You’ve heard of the annual return of the swallows to the Mission San Juan Capistrano in California, right? Well, let me tell you about ANOTHER return. Every year like clockwork, the Cliff Swallows and the Barn Swallows return around the week before or after Mother’s Day in May… to the EXACT same mud puddle… just off the James Cameron Bridge that goes over Contentnea Creek in Grifton, North Carolina. This shallow muddy puddle is in a grassy area where the puddle is formed by vehicle tires making a rut in the ground. When it rains, the ruts fill with shallow water making a mud puddle and there the muddy water waits for their return! These swallows have surely claimed this tiny spot of earth as theirs!

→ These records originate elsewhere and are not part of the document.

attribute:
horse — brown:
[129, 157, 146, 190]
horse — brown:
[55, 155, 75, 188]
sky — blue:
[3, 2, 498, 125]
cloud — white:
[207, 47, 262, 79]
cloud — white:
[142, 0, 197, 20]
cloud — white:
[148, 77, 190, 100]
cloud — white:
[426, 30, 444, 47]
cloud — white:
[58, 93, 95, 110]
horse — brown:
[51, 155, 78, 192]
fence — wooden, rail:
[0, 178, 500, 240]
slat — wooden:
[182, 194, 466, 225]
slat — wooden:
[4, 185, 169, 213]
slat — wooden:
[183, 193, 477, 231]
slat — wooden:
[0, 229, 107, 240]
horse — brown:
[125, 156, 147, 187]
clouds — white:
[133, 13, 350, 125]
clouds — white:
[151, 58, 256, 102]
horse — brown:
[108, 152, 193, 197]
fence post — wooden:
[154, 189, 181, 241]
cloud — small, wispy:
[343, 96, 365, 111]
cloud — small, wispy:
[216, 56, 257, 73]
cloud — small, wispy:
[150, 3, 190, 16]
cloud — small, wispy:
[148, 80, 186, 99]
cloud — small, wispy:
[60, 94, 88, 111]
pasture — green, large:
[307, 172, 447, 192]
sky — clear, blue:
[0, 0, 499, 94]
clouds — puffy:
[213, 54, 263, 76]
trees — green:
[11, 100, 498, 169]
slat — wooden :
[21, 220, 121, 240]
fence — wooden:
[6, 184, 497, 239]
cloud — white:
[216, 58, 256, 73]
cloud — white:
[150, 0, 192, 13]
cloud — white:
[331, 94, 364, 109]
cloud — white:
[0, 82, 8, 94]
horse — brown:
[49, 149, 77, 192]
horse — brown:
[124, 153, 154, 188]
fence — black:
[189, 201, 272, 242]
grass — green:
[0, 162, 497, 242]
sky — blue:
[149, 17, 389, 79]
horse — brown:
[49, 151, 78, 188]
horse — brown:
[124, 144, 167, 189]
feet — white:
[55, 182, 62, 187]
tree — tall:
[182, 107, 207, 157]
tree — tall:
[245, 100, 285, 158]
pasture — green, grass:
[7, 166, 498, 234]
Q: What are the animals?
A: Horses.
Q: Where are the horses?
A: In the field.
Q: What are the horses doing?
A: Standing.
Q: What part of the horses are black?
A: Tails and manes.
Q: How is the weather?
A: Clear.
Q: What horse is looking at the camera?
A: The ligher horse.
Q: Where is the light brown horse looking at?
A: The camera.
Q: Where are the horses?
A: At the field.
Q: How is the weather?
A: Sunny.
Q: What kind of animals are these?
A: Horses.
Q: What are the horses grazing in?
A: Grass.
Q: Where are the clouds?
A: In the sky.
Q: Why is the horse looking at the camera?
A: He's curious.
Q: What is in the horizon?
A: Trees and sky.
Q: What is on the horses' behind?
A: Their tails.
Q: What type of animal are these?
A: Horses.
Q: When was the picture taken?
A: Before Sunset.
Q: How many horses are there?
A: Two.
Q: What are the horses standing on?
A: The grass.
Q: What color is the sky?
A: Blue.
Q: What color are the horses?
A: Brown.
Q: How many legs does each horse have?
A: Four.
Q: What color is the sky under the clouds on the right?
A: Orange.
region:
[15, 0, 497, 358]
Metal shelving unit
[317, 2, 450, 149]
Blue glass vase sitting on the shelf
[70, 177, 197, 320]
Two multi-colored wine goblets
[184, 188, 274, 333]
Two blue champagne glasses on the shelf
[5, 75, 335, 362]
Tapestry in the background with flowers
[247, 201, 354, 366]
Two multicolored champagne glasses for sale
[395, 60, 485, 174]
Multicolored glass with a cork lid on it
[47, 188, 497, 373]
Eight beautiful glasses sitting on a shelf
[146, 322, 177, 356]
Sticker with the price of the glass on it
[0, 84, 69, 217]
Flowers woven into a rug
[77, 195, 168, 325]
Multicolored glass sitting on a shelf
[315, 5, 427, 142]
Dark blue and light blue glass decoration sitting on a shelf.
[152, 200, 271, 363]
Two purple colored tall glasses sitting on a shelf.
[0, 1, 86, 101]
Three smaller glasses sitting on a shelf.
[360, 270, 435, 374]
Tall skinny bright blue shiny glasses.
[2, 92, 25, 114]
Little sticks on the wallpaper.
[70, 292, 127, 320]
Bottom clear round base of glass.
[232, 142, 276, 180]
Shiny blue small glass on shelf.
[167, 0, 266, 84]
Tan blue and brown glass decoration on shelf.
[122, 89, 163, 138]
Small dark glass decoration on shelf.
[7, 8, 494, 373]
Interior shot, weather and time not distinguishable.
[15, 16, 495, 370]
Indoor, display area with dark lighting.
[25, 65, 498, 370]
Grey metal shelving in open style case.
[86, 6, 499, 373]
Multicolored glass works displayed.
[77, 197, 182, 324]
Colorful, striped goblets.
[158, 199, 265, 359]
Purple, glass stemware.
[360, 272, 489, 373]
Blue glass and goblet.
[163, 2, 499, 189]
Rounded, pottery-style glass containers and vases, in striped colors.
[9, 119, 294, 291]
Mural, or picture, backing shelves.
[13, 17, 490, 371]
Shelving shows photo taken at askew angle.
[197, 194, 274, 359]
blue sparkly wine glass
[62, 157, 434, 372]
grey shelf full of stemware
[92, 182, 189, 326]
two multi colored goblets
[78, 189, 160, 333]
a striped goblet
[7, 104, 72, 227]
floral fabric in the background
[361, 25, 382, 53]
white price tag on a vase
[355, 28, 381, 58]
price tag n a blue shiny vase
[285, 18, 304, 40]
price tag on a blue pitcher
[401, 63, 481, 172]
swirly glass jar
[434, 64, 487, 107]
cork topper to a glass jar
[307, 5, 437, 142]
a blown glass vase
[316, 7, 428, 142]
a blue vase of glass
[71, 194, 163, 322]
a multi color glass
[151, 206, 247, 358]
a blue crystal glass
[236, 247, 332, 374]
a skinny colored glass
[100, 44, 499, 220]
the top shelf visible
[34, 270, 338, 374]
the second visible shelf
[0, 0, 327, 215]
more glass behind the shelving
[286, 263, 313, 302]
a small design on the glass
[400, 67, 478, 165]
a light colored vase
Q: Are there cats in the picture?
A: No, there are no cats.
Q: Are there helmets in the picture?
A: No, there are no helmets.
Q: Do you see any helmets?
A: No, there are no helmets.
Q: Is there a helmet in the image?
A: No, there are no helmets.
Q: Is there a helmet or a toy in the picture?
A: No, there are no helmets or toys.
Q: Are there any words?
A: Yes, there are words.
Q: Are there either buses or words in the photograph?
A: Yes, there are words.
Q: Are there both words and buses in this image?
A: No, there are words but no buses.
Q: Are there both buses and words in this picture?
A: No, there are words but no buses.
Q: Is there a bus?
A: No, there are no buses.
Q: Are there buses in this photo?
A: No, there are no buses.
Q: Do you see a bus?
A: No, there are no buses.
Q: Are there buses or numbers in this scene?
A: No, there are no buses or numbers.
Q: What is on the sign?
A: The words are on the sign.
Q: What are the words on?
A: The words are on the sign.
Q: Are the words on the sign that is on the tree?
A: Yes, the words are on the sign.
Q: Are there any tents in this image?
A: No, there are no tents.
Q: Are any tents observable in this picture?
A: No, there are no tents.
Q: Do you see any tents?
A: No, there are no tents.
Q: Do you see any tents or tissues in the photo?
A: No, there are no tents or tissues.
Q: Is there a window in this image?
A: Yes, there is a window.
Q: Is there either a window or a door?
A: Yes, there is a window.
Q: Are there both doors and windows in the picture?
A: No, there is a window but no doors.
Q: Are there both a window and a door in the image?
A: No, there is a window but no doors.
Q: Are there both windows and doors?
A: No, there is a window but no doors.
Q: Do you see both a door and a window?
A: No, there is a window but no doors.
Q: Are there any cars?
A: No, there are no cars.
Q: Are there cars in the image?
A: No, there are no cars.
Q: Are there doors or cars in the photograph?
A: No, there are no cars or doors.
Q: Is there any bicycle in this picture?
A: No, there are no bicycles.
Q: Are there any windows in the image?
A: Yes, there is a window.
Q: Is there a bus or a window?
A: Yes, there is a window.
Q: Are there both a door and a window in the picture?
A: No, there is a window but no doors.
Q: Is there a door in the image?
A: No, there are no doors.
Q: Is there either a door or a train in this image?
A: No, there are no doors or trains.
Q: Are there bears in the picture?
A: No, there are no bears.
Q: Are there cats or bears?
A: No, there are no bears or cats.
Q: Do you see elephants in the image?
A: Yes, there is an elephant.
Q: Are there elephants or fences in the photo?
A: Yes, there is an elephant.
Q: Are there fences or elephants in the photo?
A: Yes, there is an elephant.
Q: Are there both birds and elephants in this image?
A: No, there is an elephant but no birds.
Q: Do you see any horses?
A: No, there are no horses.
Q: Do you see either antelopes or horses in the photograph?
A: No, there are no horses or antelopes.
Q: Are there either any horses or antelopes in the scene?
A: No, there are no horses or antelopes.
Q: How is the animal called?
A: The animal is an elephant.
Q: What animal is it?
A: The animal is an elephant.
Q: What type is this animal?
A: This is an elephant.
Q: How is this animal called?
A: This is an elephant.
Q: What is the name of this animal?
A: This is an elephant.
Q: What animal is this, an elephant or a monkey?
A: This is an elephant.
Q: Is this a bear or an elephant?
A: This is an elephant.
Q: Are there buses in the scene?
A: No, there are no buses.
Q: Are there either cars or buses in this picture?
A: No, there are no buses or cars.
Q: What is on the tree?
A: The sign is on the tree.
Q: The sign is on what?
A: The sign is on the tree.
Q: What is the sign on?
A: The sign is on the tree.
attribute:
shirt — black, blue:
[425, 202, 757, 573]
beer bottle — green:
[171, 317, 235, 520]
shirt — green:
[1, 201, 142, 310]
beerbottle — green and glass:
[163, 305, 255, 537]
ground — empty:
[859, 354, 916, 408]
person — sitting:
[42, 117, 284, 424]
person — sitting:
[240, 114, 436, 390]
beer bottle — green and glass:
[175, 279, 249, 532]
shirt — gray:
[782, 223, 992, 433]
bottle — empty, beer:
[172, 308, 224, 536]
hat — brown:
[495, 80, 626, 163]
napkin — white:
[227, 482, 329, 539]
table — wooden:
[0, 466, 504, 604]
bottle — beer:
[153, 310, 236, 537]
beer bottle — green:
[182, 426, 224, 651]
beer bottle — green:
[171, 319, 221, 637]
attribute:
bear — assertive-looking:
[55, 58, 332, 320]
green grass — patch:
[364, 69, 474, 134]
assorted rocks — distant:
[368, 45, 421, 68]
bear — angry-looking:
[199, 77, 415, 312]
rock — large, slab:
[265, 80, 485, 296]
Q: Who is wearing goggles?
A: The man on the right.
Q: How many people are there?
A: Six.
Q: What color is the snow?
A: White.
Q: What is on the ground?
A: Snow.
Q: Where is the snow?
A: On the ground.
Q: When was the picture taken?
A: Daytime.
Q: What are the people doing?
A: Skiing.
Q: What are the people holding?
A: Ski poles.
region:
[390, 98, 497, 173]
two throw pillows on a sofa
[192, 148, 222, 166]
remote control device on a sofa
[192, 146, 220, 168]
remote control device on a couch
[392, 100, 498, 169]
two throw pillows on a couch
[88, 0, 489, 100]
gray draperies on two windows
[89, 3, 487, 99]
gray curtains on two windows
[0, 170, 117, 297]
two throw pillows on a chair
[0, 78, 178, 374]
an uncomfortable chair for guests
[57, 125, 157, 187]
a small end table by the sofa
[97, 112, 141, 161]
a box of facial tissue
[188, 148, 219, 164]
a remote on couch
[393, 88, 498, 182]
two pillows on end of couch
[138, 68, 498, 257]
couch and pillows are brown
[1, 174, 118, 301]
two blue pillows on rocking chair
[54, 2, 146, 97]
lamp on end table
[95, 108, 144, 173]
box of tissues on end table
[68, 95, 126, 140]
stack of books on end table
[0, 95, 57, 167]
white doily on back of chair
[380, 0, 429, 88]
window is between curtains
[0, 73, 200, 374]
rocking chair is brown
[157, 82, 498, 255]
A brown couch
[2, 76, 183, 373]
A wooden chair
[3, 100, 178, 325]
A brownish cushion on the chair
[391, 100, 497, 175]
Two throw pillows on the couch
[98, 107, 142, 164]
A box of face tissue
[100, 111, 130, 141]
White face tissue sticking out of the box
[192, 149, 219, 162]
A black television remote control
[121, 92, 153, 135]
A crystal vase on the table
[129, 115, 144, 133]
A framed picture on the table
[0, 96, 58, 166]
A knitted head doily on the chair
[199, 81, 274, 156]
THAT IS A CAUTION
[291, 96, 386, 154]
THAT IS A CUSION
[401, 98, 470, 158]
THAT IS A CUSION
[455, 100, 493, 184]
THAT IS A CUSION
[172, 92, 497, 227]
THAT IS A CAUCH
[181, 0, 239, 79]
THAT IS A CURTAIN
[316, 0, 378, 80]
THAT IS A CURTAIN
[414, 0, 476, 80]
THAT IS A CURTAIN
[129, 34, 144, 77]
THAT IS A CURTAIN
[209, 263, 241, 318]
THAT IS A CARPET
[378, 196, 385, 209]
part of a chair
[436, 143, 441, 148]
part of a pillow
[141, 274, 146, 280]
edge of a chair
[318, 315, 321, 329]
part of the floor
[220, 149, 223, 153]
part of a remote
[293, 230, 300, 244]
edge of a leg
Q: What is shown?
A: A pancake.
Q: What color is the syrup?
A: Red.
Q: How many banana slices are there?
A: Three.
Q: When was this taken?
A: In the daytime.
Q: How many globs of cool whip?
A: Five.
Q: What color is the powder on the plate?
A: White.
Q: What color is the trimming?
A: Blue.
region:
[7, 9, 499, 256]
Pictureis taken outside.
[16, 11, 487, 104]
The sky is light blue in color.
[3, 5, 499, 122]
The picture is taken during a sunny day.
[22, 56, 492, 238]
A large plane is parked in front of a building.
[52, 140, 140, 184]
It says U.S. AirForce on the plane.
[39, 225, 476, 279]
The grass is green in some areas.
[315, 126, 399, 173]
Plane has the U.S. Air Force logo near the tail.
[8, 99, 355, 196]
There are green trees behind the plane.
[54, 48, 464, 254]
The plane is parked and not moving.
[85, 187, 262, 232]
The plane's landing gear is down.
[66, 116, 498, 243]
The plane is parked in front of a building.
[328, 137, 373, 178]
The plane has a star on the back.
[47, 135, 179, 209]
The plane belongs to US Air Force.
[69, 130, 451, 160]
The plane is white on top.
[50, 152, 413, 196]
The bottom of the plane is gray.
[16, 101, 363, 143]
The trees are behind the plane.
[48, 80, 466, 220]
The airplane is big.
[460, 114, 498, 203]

This mud puddle is about ten feet long. I usually pull my truck off the road near the puddle, roll down my window and watch them. Through the rolled down window, I photograph them. They don’t seem to mind and keep about their business. They’re probably used to the traffic at the intersection. Their sounds are very soft and quiet, but yet audible as they fly about and under the bridge.
Jugs of Swallow Nests!
So just what does their nest look like? The depth of the water at the creek decides the “eye-view” you get of their nests. Sometimes in periods of high rainfall amounts, by kayak you are much closer to the bottom of the bridge and higher up to view them. The DEEPER it is, the faster the current. Since you are going upstream from the put in to the bridge, the current will drift you backwards from them so be patient as this might make it a little difficult to just sit there.
When we’ve had periods of no rain, it gets interesting.The water level depth finder for the creek is attached to this bridge. Sometimes there is no water under it. That puts you just barely floating in the water and of course, the nests are much higher up in relation to you sitting down there in a kayak. They don’t seem to mind if you lay your paddle down across your kayak and just slowly coast through. Don’t make any large arm movements or talk loudly and you’ll be greatly rewarded with babies peeking their heads out at you and parents flying in with their dinner for them!
What is Unique about Cliff Swallows (Petrochelidon pyrrhonota)
These small birds tend to be more west than Pitt County, but nevertheless they are under the bridge at Contentnea Creek in Grifton. The creek is the physical boundary line of Pitt and Lenoir Counties and the town of Grifton lies in both counties.
- Length: 5.5 inches with a wingspan of 132 inches
- Tail: Has a square ended tail as opposed to Barn Swallows or Swifts
- Weight: 0.8 ounces
- Habitat: open terrains near water
- sip water while in flight. They swoop down near the water surface, sip it and very swiftly bank upwards back into the air. Reminds me of a swift scoop of water.
- Nest: mud lined nests usually attached to undersides of bridges, barn rafters, eaves and old buildings. They will nest in a colony of other Cliff Swallows. The colony can be as large as 3,500 nests. Some refer to their nests as mud jugs.
- Migratory: Cliff Swallows are migratory in North Carolina. Winters from Brazil to Argentina. Consult your local field guide for occurrence in your area.
- Food: They catch their food of flying insects while in flight. Will eat some berries and fruit.
Watching them get the water, mud and grass was fascinating. Afterwards, they would fly off under the bridge to where they were building their nests.
When the Swallows Return…
After a long or short cold winter, one of my favorite things I look forward to is my first spring drive down to this mud puddle just before Mother’s Day. It seems to herald that spring is indeed here and summer is on the way. It’s fun to just sit and watch them. It makes me smile when I hear their tiny sounds. Be sure to check YOUR guides or the internet references to see if these fantastic Swallows return to where YOU live, too!